Islamic State as a ‘state’
An alternative argument, advanced by the US and supported by Australian Foreign Minister Julie Bishop, is that the IS-occupied area of Syria is “ungoverned space”. The US State Department defines ungoverned space as:
… areas of a country and non-physical areas where terrorists are able to organise, plan, raise funds, communicate, recruit, train, and operate in relative security because of inadequate governance.
The State Department has referred to the area IS controls as:
… large swaths of ungoverned space inside Syria that [it] has been able to take advantage of and to exploit.
However, the IS-controlled area of Syria is governed – harshly and comprehensively – by IS. A number of commentators argue that IS is, or is on the verge of becoming, what it claims to be: a state. Yale University’s Andrew March and Mara Revken have shown that IS is “creating a distinctive and authentic legal order” based on a long-standing Islamic theory of statecraft. IS is establishing law-based governance of all the functions of a state, from traffic fines to environmental protection.
The US has transferred the rationalisation of “ungoverned space” from the war against al-Qaeda to the fight against IS. But IS is not fundamentally a terrorist organisation. As military strategist David Kilcullen says, IS is “fundamentally a state-building exercise”. Bishop’s application of the concept of ungoverned space to IS is a fiction.

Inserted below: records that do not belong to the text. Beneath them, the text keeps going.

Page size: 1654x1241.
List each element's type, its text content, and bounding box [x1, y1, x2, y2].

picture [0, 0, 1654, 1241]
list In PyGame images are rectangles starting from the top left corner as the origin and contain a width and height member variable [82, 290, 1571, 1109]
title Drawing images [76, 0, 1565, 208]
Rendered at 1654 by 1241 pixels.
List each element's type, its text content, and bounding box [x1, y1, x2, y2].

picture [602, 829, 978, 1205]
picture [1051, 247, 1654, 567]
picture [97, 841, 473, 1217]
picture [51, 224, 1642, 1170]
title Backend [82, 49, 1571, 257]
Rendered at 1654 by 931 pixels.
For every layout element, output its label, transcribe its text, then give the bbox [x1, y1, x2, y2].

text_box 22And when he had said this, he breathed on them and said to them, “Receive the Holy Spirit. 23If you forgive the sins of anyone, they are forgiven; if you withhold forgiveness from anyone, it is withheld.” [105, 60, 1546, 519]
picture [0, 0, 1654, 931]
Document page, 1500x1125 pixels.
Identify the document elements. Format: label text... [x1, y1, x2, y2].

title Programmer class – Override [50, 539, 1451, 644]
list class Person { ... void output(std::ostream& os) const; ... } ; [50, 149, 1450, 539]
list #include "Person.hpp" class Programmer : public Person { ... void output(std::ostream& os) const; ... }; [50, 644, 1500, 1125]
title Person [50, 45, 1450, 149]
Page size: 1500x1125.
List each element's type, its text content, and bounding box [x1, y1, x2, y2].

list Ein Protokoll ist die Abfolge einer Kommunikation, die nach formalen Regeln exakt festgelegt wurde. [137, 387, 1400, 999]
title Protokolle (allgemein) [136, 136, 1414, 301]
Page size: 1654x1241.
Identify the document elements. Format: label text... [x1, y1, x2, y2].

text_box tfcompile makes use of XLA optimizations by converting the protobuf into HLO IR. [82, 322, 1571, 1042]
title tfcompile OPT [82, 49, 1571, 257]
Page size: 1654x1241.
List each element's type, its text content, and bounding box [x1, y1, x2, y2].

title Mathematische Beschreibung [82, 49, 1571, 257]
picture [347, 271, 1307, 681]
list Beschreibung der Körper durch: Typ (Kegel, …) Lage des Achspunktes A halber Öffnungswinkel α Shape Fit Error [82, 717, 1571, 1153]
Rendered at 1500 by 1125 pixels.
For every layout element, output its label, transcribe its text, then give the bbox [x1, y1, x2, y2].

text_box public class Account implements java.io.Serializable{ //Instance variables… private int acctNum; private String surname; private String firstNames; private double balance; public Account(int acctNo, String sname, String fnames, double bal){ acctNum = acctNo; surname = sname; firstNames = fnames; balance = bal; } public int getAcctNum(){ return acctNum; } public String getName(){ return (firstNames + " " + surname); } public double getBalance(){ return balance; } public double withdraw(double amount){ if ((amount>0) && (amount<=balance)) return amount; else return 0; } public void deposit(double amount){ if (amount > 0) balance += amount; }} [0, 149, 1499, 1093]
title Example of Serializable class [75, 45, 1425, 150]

International law recognises facts, however contrary to international legal norms, under the principle of effectiveness. International law cannot comprehensively identify and punish violators of legal norms in the way that domestic legal systems can. So, it adapts to factual situations rather than spinning convenient fictions.
Abbott would not want to extend the legitimacy of statehood to the IS “death cult”, but this would provide a fact-based justification for Australian air combat operations in Syria against IS. IS, as a “state”, has attacked Iraq, which has appealed to Australia and other states to fight IS under the UN Charter right to collective self-defence.
Australian air attacks against IS targets in Syria would not be definitely legal but not definitely illegal. This lacks the impact of other three-word slogans. But if Abbott wants to say “yes” to the US’ request for Australia to join the air attack against IS in Syria he will have to settle for it.